As the platform model becomes more popular the next question is whether the variety and diversity of platforms on offer will also increase. “Around 2008 there were lots of new platforms that had just been launched most of which have since disappeared. The big players with the reputation and the critical mass will continue to succeed as long as they are able to offer the same terms and conditions to internal and external investors and thus avoid any conflicts of interest,” comments Han at BNP Paribas.
Size in the platform world does matter in terms of critical mass as well as the ability to provide the technology and infrastructure needed to monitor and service managers on the platform as well as investors. Some platforms also look to their parent company (usually an investment bank) for additional support and the economies of scale and global reach that entails.
“Global reach and a broad business model mean that we are able to apply an economy of scale and this has a real effect on our pricing model, adding value at the investor end. We can always look to negotiate discounts and seek to drive costs down while maintaining cutting-edge operational and infrastructure excellence,” comments Man Group’s McGoohan.

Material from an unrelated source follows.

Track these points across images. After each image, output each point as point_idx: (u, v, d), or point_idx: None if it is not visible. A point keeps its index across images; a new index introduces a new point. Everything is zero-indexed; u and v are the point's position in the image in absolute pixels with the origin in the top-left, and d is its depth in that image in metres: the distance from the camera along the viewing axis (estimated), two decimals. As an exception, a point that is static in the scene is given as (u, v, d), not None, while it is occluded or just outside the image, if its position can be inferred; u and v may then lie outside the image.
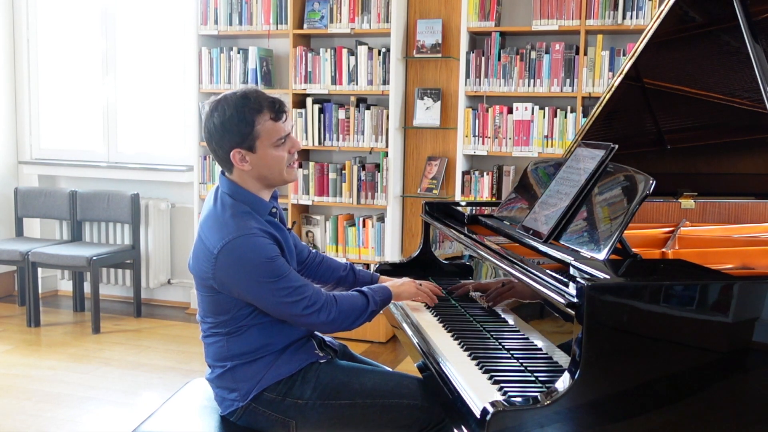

He also expects competition for managers as well as additional assets under management to be concentrated in a limited number of significant players. “Because of the inherent protective nature of this model, investors and managers alike will always look to the large, more experienced houses that can provide better levels of comfort,” McGoohan says.
Deutsche Bank’s Fothergill agrees. He does not expect a proliferation of management account platform offerings even if investor and manager demand is on an upward trajectory. “The barrier to entry for new platforms is high and the infrastructure required to operate is formidable. This combined with the fact that platforms are offering stability means that investors and hedge fund manager alike are going to go for an established offering with proven track record,” he says.